Data items:
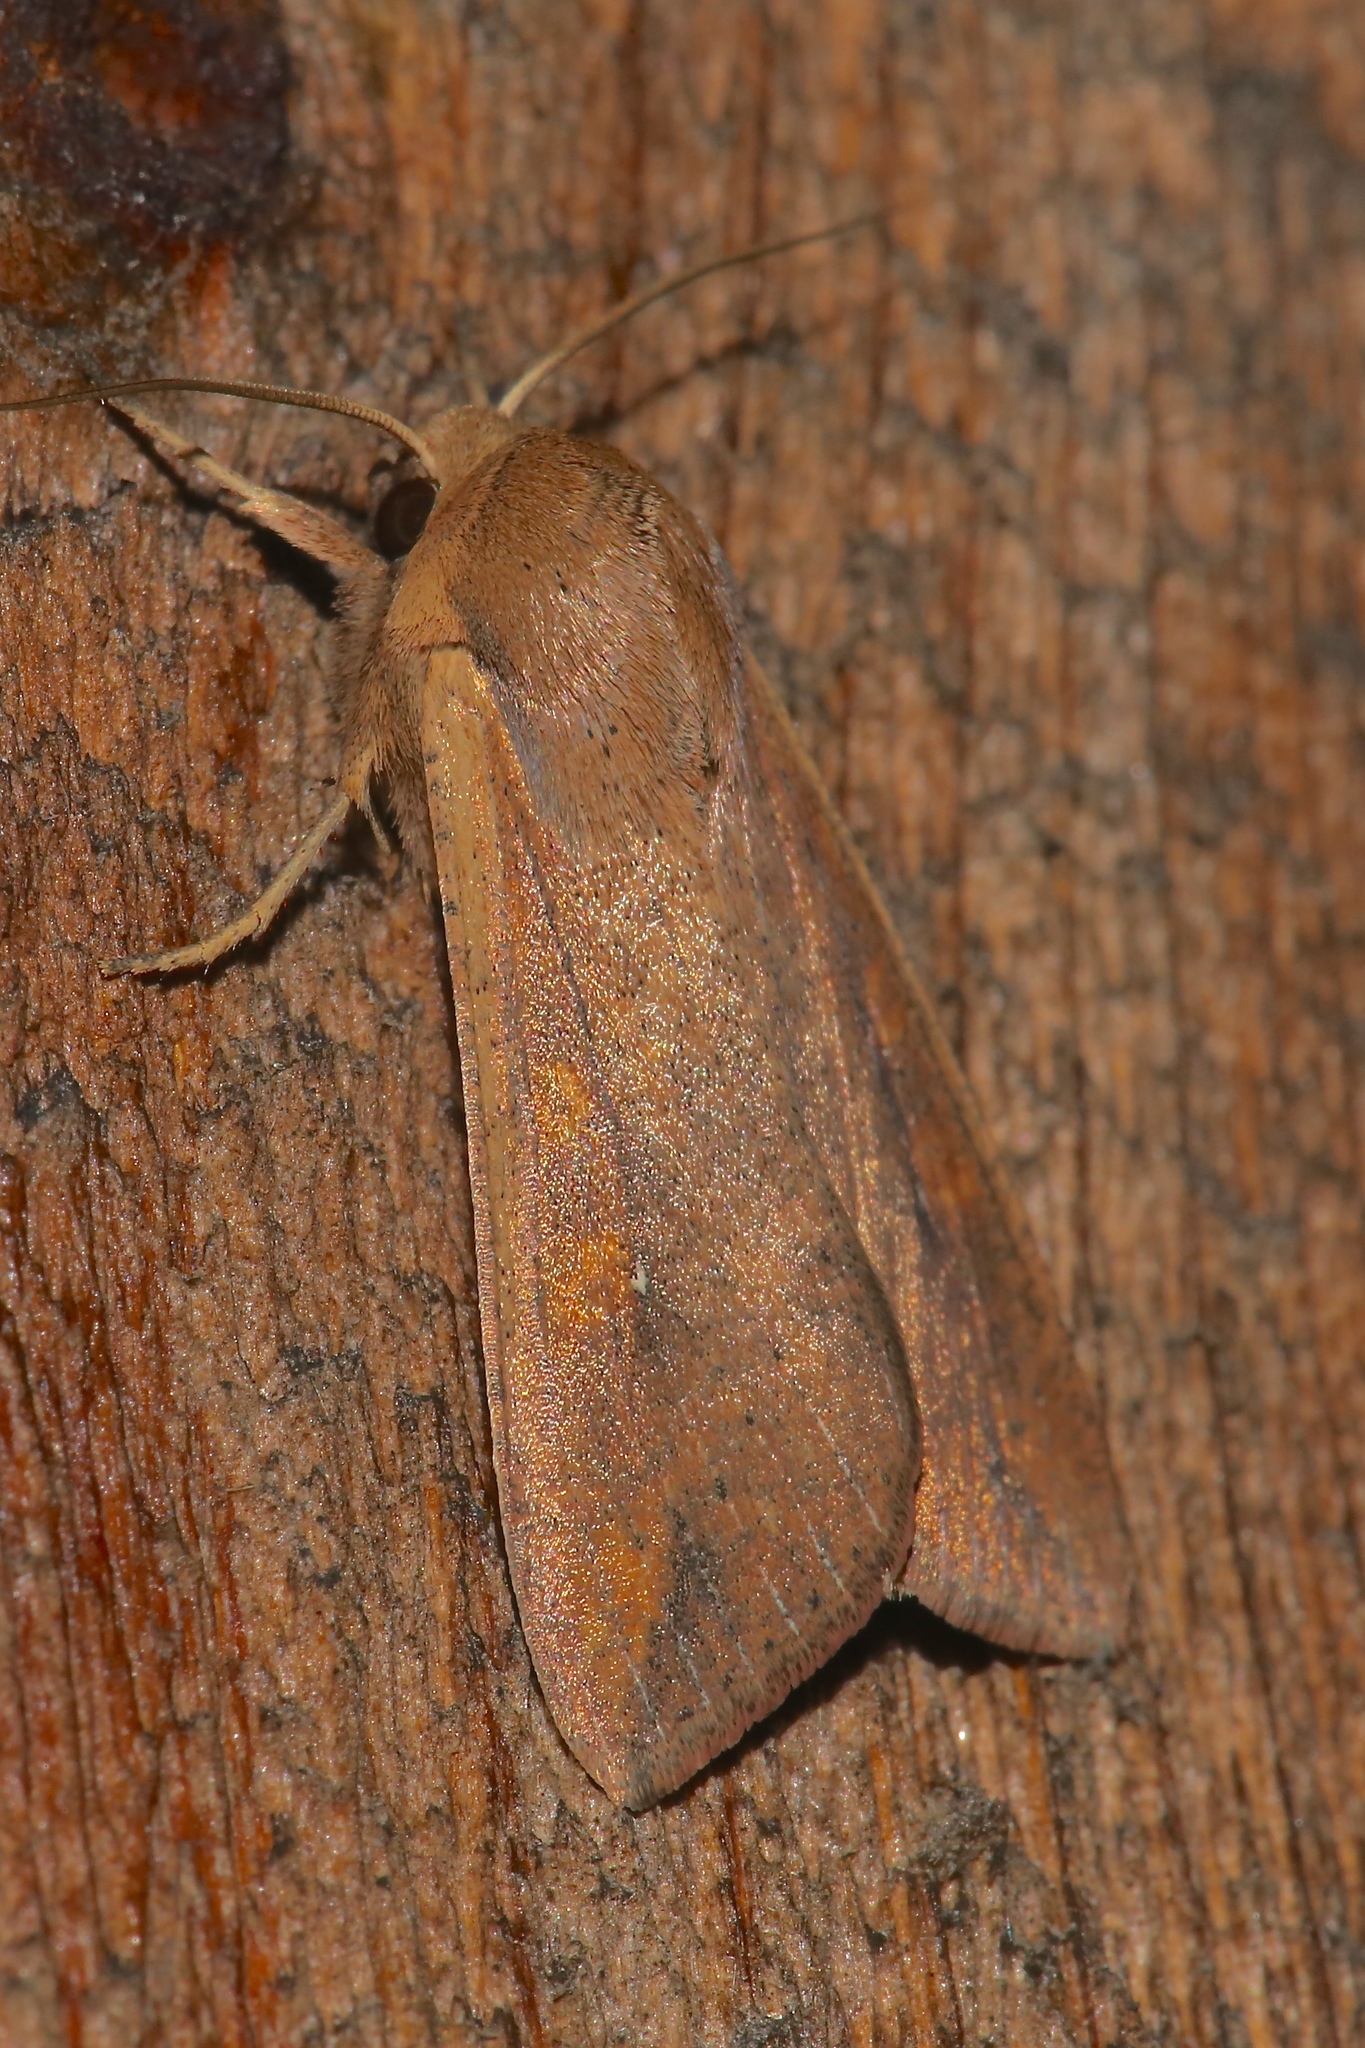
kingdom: Animalia
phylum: Arthropoda
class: Insecta
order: Lepidoptera
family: Noctuidae
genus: Mythimna
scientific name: Mythimna unipuncta
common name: White-speck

# GIVEN INSTRUCTION
Please substitute "vernacular name" for "common name" everywhere in the data above and write out every line again with nothing else changed. Omit the pictures.

# RESULT
kingdom: Animalia
phylum: Arthropoda
class: Insecta
order: Lepidoptera
family: Noctuidae
genus: Mythimna
scientific name: Mythimna unipuncta
vernacular name: White-speck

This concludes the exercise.